To: Marconi who wrote (10076)6/16/1998 9:18:00 AM
From: Joey Two-Cents  Respond to of 18691
 
Marconi,

IMO there's a few factors at work here keeping the market over valued. 1) constant cash inflows 2) no perceived alternative investment 3) self preservation of money managers & brokers 4) mindset that stocks cannot go down.

A recession with stagflation would take care of the first two issues which in turn would take care of the last two issues. The Nikkei is down 60% in 7 years and that's with a people who are as single minded and nationalistic as any. When US investors start to bail out on stocks watch out for the stampede heading for the exits.
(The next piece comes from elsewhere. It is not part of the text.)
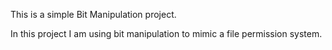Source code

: This is a simple Bit Manipulation project.

In this project I am using bit manipulation to
mimic a file permission system.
Here in NY in the 80's a 2 BR co-op in Queens went up from $15K to $ 150K in 10 yrs. Housing prices on a 3BR cape went up from $ 30K to $ 280K. People thought these 20% annualized gains would go on forever (people need a place to live) even though inflation and wages were increasing only 4% per year. The market crashed, banks went under and prices never fully recovered. All during those times the "experts" said housing will never go down and were projecting prices of $ 1M on that 3BR cape by the millenium. If I'm getting 4% raises who was going to buy the $ 1M house? Obviously no-one. Who will buy a stock with no earnings and no dividends? Eventually no-one.